* Problem to work on *
Return the lines below exactly, please, from the one containing "HR-7166 is a nasty gun control bill filed by" through the last one, both included, and leave out any pictures.

* Data shown *
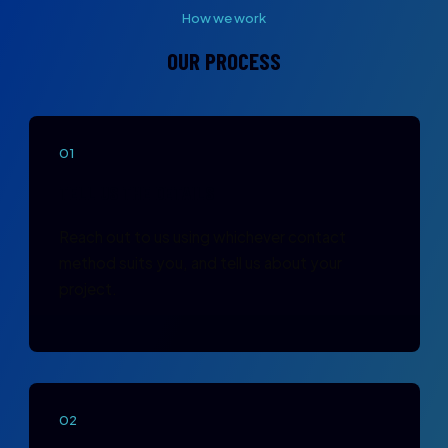
How we work
OUR PROCESS
01
TELL US THE DETAILS
Reach out to us using whichever contact
method suits you, and tell us about your
project.
02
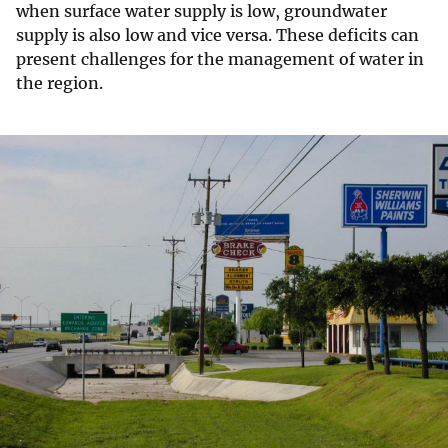
when surface water supply is low, groundwater
supply is also low and vice versa. These deficits can
present challenges for the management of water in
the region.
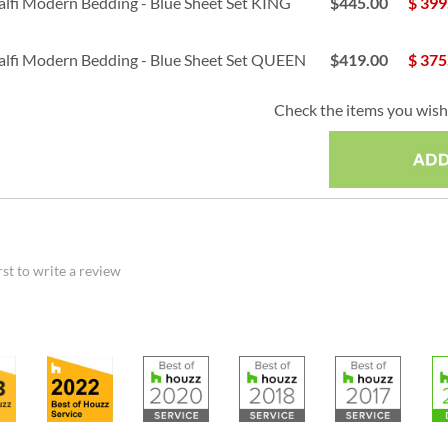
lfi Modern Bedding - Blue Sheet Set KING
$445.00
$
399
lfi Modern Bedding - Blue Sheet Set QUEEN
$419.00
$
375
Check the items you wish 
rst to write a review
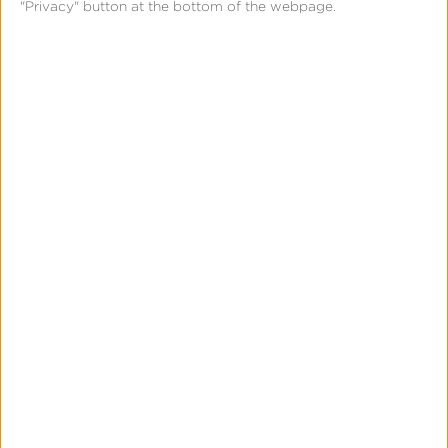
"Privacy" button at the bottom of the webpage.
Long-Term Data Retention
Ad Fraud Prevention
Predictive Churn Modeling
Media Cost Aggregation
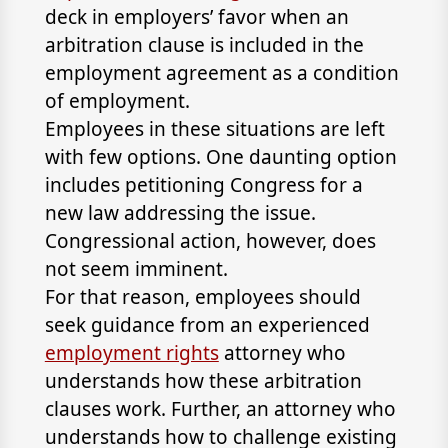
deck in employers’ favor when an
arbitration clause is included in the
employment agreement as a condition
of employment.
Employees in these situations are left
with few options. One daunting option
includes petitioning Congress for a
new law addressing the issue.
Congressional action, however, does
not seem imminent.
For that reason, employees should
seek guidance from an experienced
employment rights
attorney who
understands how these arbitration
clauses work. Further, an attorney who
understands how to challenge existing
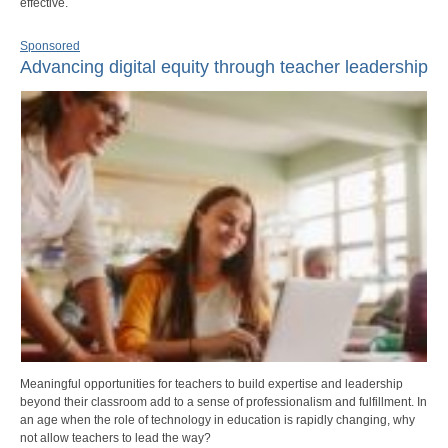
effective.
Sponsored
Advancing digital equity through teacher leadership
Meaningful opportunities for teachers to build expertise and leadership
beyond their classroom add to a sense of professionalism and fulfillment. In
an age when the role of technology in education is rapidly changing, why
not allow teachers to lead the way?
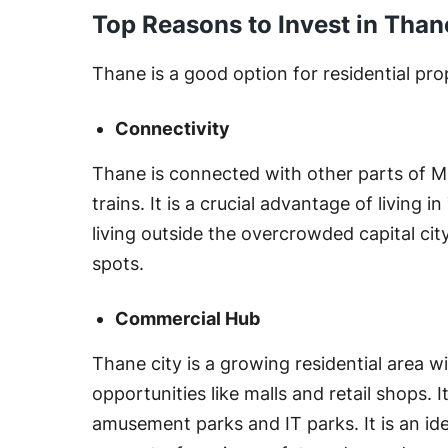
Top Reasons to Invest in Than
Thane is a good option for residential pro
Connectivity
Thane is connected with other parts of 
trains. It is a crucial advantage of living
living outside the overcrowded capital cit
spots.
Commercial Hub
Thane city is a growing residential area 
opportunities like malls and retail shops. I
amusement parks and IT parks. It is an idea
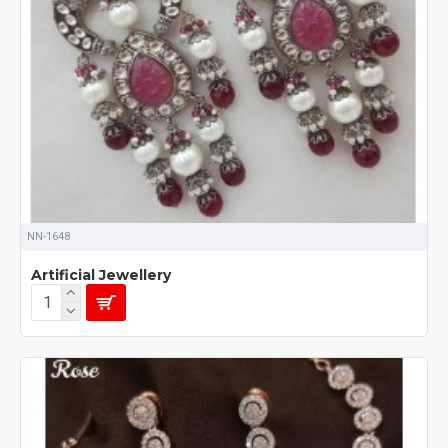
NN-1648
Artificial Jewellery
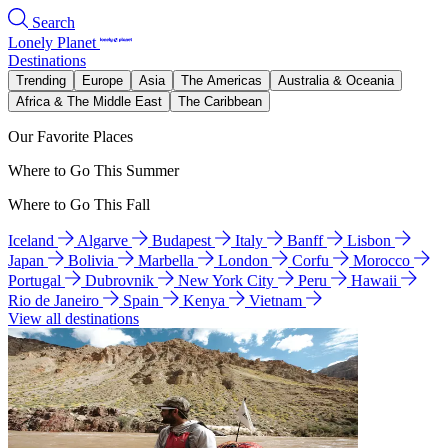
Search
Lonely Planet
Destinations
Trending
Europe
Asia
The Americas
Australia & Oceania
Africa & The Middle East
The Caribbean
Our Favorite Places
Where to Go This Summer
Where to Go This Fall
Iceland
Algarve
Budapest
Italy
Banff
Lisbon
Japan
Bolivia
Marbella
London
Corfu
Morocco
Portugal
Dubrovnik
New York City
Peru
Hawaii
Rio de Janeiro
Spain
Kenya
Vietnam
View all destinations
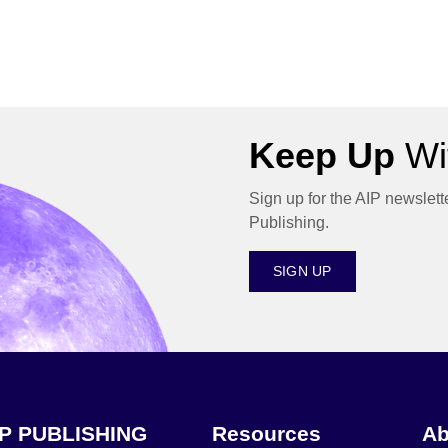
Keep Up
Wit
Sign up for the AIP newslett
Publishing.
SIGN UP
IP PUBLISHING
Resources
Ab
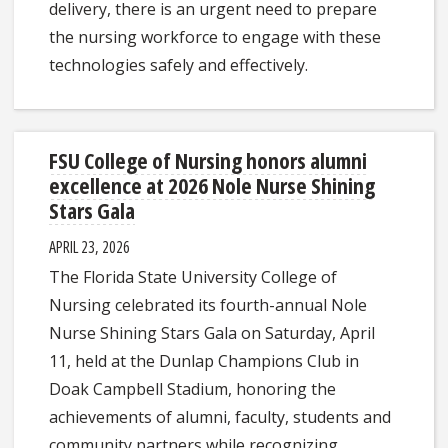
delivery, there is an urgent need to prepare
the nursing workforce to engage with these
technologies safely and effectively.
FSU College of Nursing honors alumni
excellence at 2026 Nole Nurse Shining
Stars Gala
APRIL 23, 2026
The Florida State University College of
Nursing celebrated its fourth-annual Nole
Nurse Shining Stars Gala on Saturday, April
11, held at the Dunlap Champions Club in
Doak Campbell Stadium, honoring the
achievements of alumni, faculty, students and
community partners while recognizing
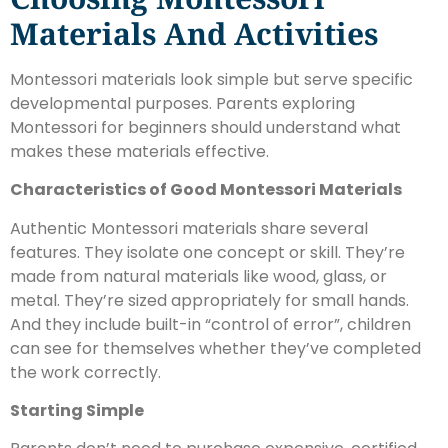
Materials And Activities
Montessori materials look simple but serve specific
developmental purposes. Parents exploring
Montessori for beginners should understand what
makes these materials effective.
Characteristics of Good Montessori Materials
Authentic Montessori materials share several
features. They isolate one concept or skill. They’re
made from natural materials like wood, glass, or
metal. They’re sized appropriately for small hands.
And they include built-in “control of error”, children
can see for themselves whether they’ve completed
the work correctly.
Starting Simple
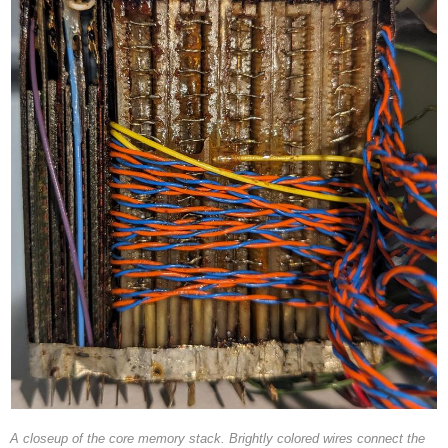
A closeup of the core memory stack. Brightly colored wires connect the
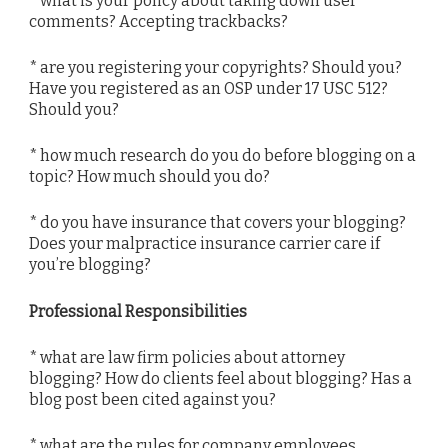
* what is your policy about taking down user
comments? Accepting trackbacks?
* are you registering your copyrights? Should you?
Have you registered as an OSP under 17 USC 512?
Should you?
* how much research do you do before blogging on a
topic? How much should you do?
* do you have insurance that covers your blogging?
Does your malpractice insurance carrier care if
you’re blogging?
Professional Responsibilities
* what are law firm policies about attorney
blogging? How do clients feel about blogging? Has a
blog post been cited against you?
* what are the rules for company employees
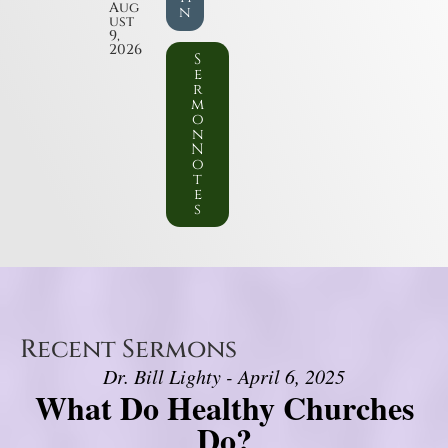
Aug
n
ust
9,
2026
S
e
r
m
o
n
N
o
t
e
s
Recent Sermons
Dr. Bill Lighty - April 6, 2025
What Do Healthy Churches
Do?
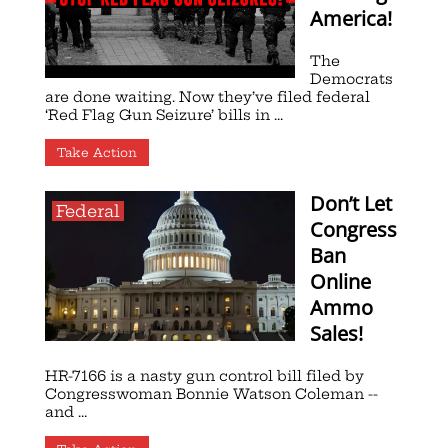
America!
The
Democrats
are done waiting. Now they’ve filed federal
‘Red Flag Gun Seizure’ bills in ...
Take Action
Don’t Let
Federal
Congress
Ban
Online
Ammo
Sales!
HR-7166 is a nasty gun control bill filed by
Congresswoman Bonnie Watson Coleman --
and ...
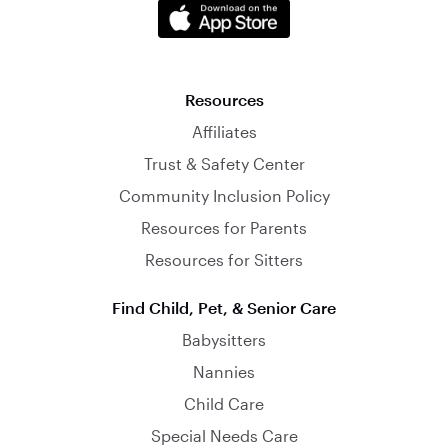
Resources
Affiliates
Trust & Safety Center
Community Inclusion Policy
Resources for Parents
Resources for Sitters
Find Child, Pet, & Senior Care
Babysitters
Nannies
Child Care
Special Needs Care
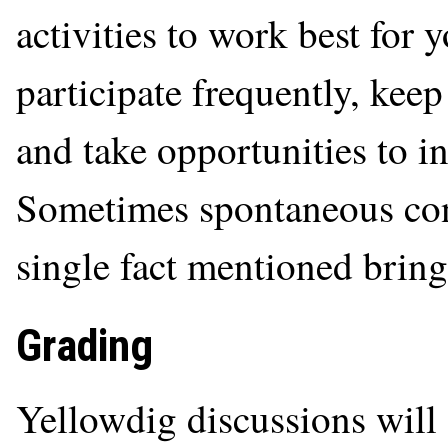
activities to work best for 
participate frequently, kee
and take opportunities to in
Sometimes spontaneous con
single fact mentioned bring
Grading
Yellowdig discussions will 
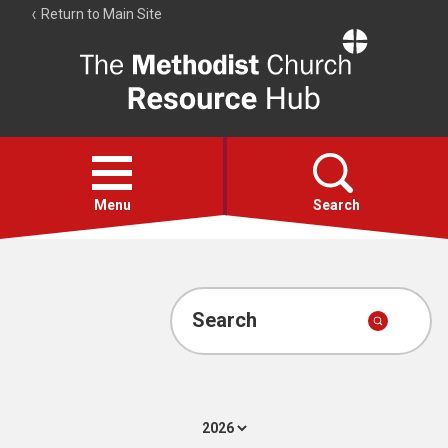
Return to Main Site
The
Resource
Hub
Open
menu
Menu
Search
Account
Collections
Search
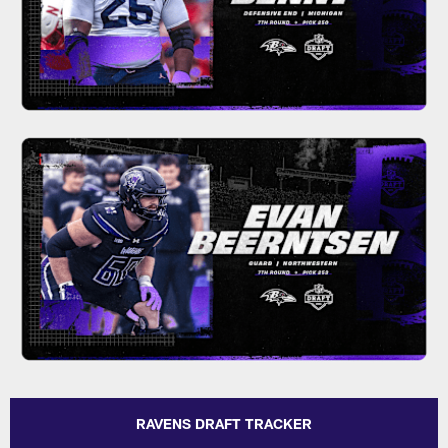
RAVENS DRAFT TRACKER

* Exercise result *
HR-7166 is a nasty gun control bill filed by
Congresswoman Bonnie Watson Coleman --
and ...
Resources
Affiliates
Trust & Safety Center
Community Inclusion Policy
Resources for Parents
Resources for Sitters
Find Child, Pet, & Senior Care
Babysitters
Nannies
Child Care
Special Needs Care
activities to work best for 
participate frequently, kee
and take opportunities to in
Sometimes spontaneous con
single fact mentioned bring
Grading
Yellowdig discussions will 
Return to Main Site
The
Resource
Hub
Open
menu
Menu
Search
Account
Collections
Search
RAVENS DRAFT TRACKER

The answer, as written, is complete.